### Required work
List each line of the data that holds the word "pixels".

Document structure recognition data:
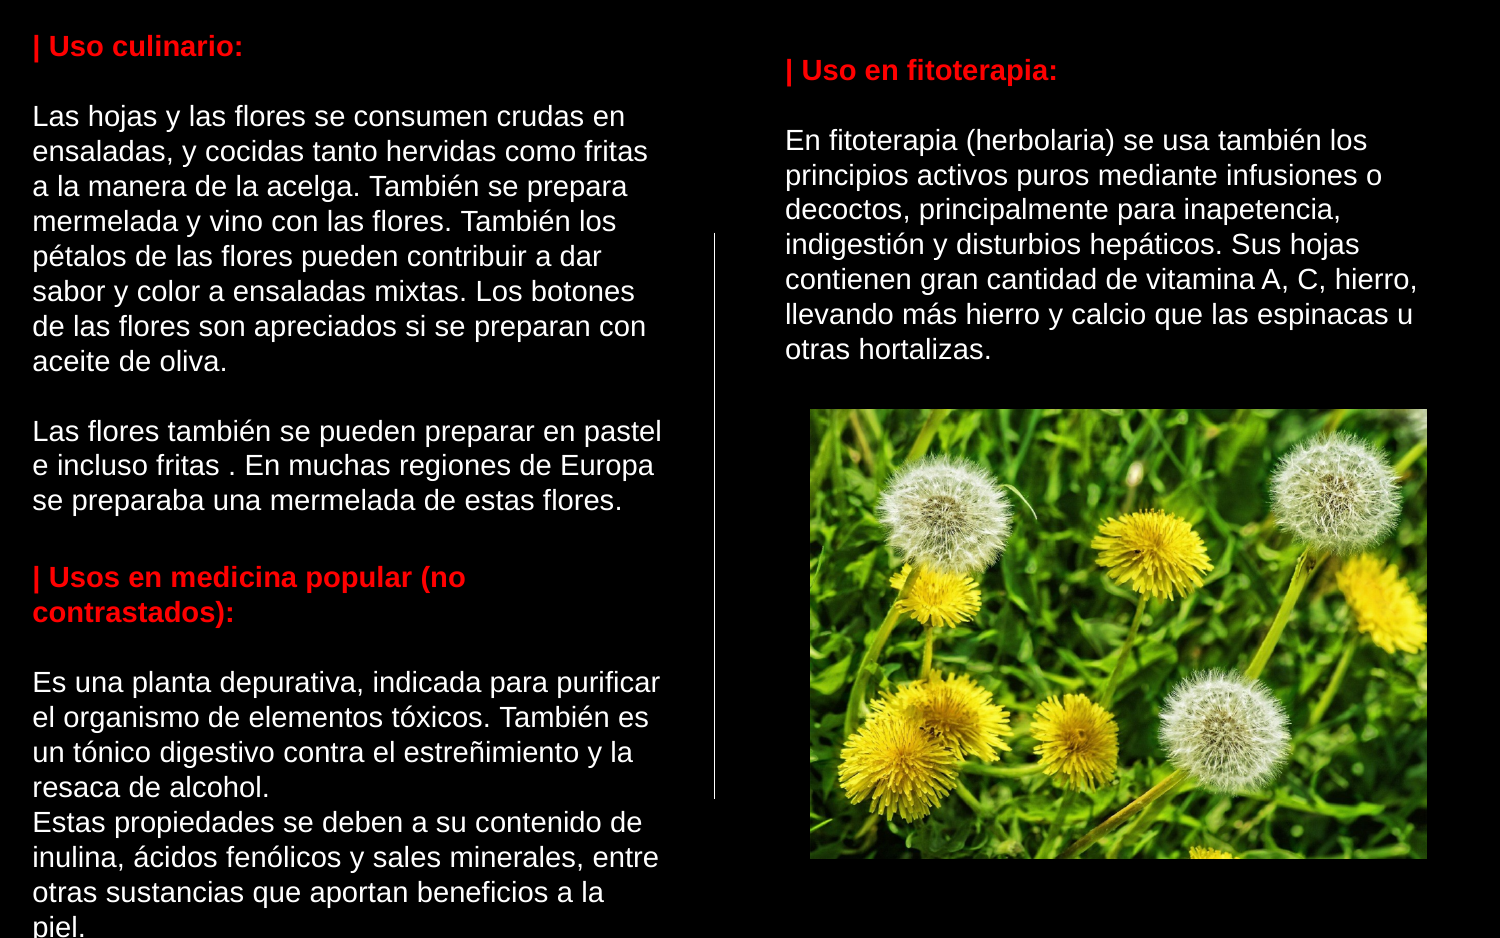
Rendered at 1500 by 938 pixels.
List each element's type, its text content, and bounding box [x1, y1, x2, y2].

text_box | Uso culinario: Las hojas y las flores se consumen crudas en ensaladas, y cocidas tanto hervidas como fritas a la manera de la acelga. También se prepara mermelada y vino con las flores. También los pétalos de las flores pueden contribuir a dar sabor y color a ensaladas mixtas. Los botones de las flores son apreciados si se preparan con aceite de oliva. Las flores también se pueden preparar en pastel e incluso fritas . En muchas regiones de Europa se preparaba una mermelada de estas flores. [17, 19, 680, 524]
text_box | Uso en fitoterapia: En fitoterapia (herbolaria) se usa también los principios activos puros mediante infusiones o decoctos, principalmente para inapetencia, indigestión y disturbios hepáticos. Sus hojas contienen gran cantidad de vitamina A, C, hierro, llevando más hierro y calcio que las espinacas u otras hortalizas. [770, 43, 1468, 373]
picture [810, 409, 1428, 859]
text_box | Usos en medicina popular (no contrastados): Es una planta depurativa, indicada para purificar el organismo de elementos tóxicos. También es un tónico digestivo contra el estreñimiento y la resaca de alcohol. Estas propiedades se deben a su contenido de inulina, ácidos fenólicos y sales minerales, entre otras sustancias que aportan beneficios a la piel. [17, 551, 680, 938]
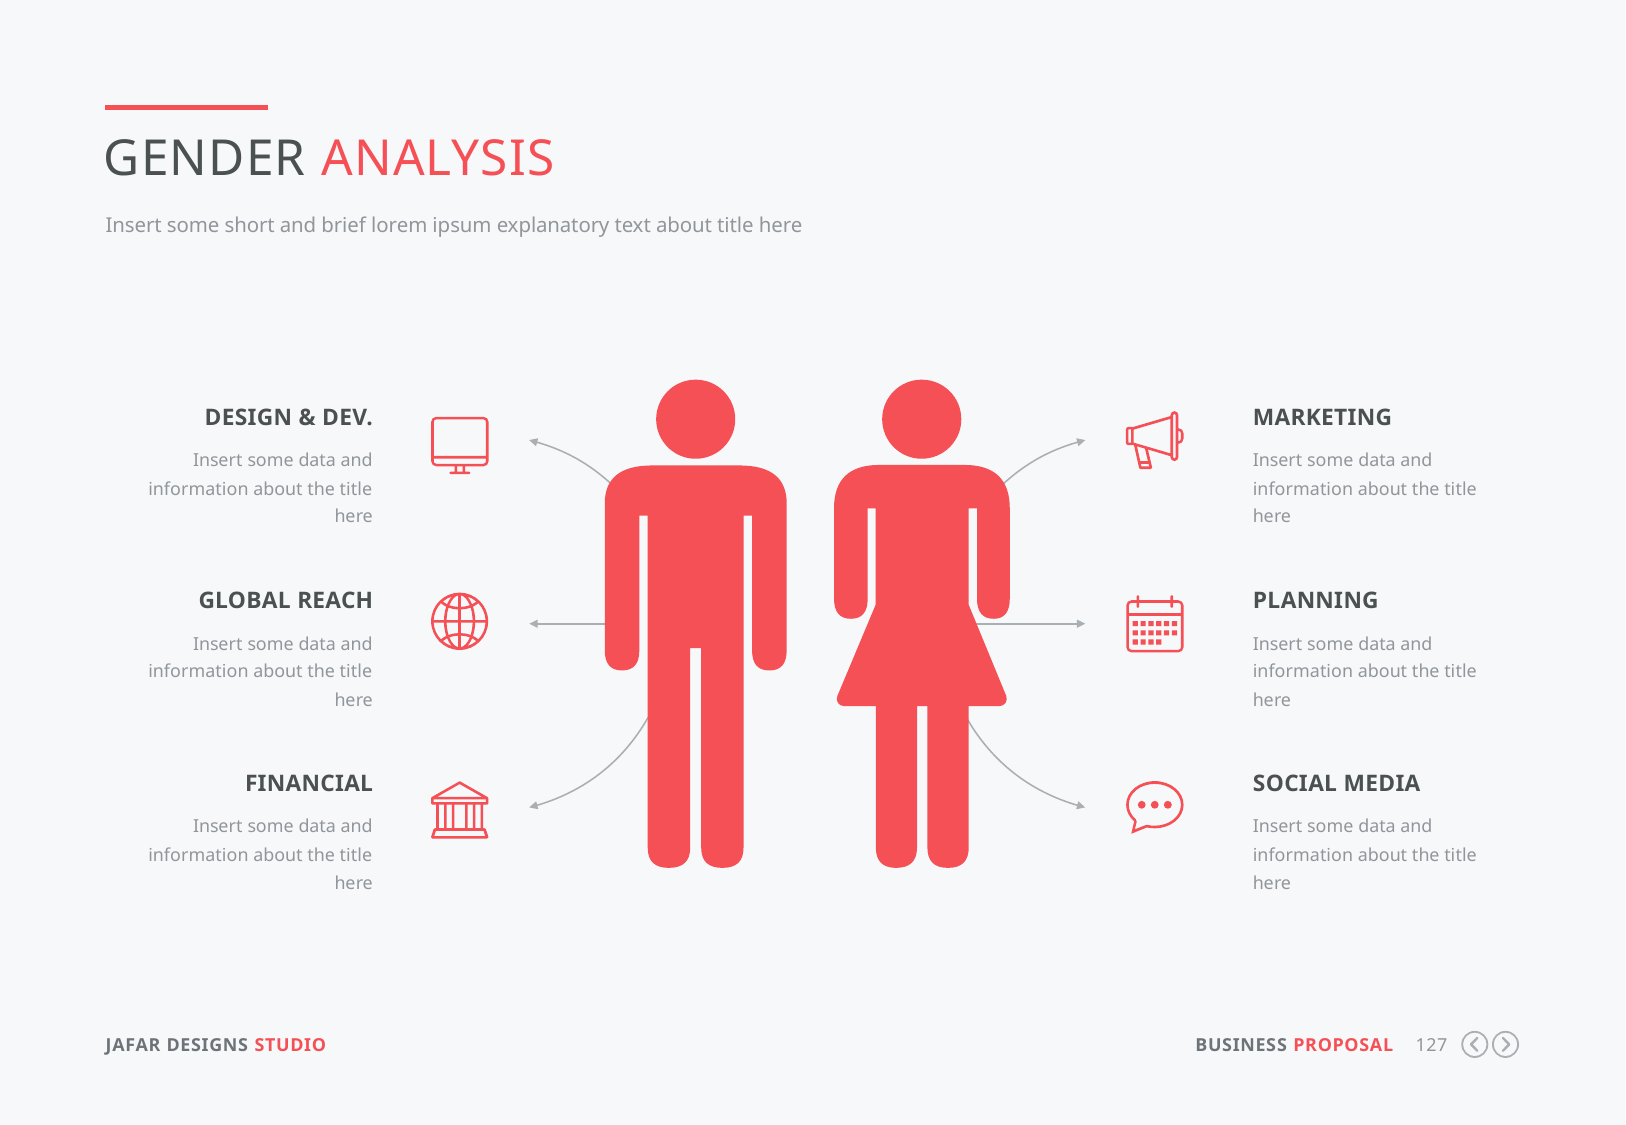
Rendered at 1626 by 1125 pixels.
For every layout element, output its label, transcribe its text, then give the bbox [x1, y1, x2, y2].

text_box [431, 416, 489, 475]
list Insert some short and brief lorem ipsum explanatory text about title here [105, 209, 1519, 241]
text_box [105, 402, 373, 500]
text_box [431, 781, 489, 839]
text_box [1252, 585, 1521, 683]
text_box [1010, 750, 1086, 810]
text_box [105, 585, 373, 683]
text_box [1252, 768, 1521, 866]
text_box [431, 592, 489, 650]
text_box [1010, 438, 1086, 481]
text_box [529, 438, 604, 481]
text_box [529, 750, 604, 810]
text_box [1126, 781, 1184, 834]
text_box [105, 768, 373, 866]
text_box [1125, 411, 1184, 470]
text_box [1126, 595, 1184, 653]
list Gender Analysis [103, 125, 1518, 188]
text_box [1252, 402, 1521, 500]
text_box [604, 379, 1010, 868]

--

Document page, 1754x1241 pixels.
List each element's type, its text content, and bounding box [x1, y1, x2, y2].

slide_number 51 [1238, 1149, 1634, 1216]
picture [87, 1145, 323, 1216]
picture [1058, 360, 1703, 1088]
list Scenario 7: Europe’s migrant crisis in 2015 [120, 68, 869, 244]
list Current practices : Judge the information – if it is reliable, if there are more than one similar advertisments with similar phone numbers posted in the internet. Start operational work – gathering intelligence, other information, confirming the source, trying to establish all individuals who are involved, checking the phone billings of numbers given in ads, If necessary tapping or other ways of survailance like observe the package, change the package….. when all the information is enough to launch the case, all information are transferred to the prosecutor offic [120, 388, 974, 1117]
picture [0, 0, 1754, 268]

### The answer
Rendered at 1500 by 938 pixels.
Rendered at 1626 by 1125 pixels.
Document page, 1754x1241 pixels.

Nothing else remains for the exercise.